• [What is expected] State how many lines in the records below contain the string "True", with case counting. Reply with the number alone.

• [Available records]

++++++++++

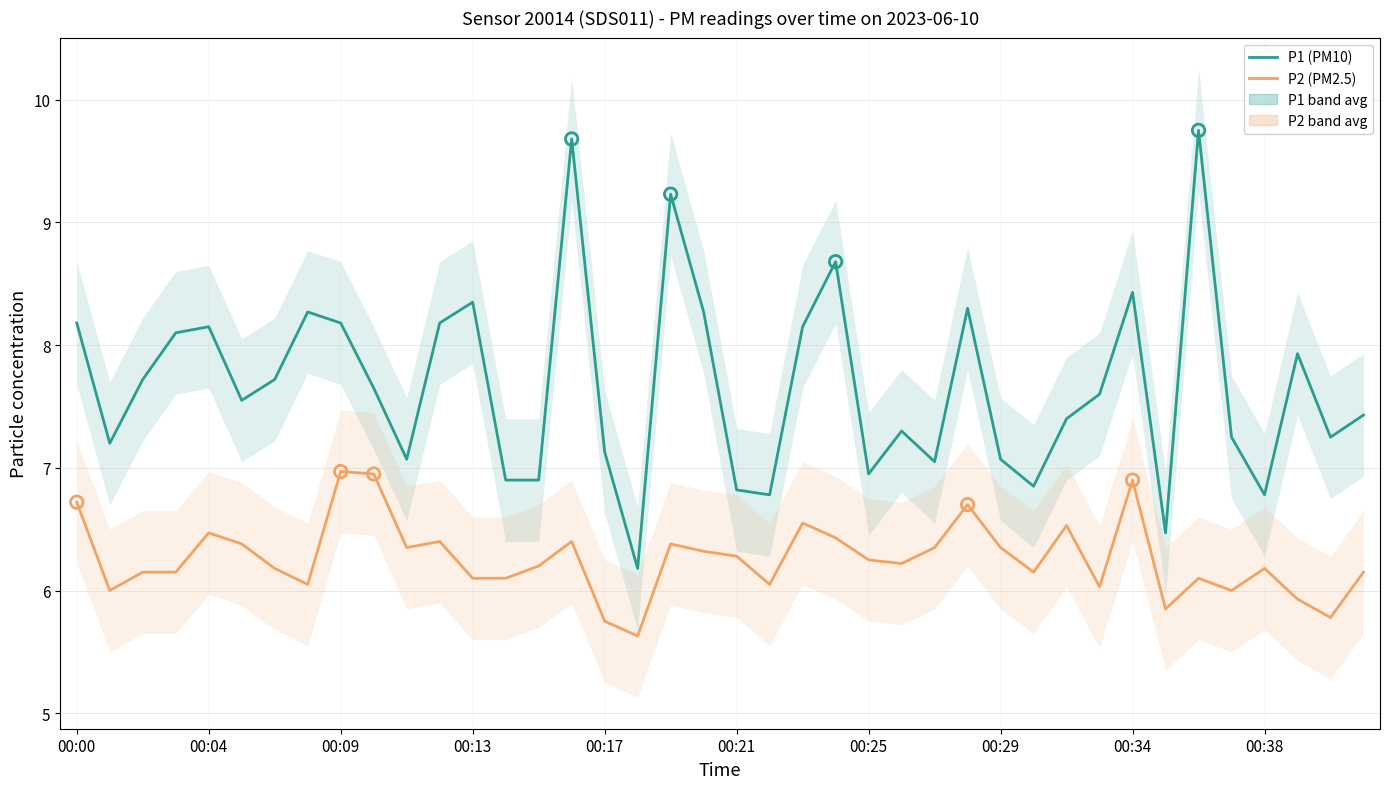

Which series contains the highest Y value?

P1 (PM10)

++++++++++

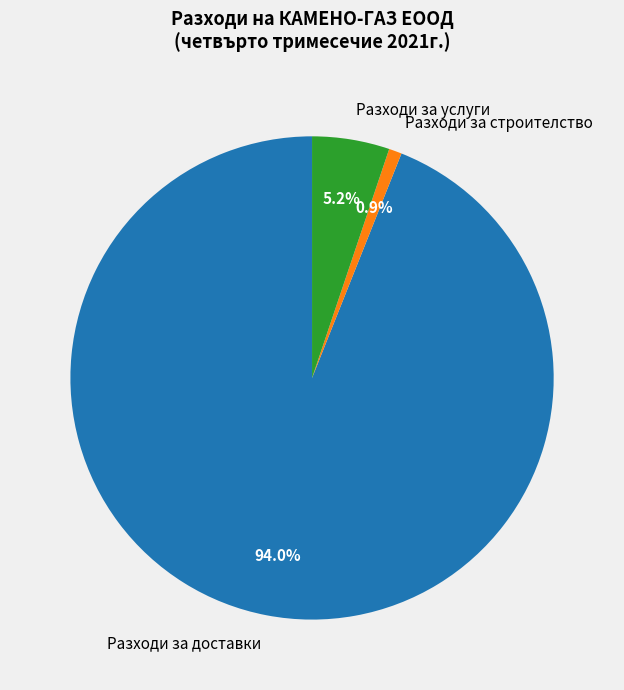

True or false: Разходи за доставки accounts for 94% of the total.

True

++++++++++

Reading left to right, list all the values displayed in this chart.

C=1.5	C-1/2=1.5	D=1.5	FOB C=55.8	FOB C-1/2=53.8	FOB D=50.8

++++++++++

• [Exercise answer] 2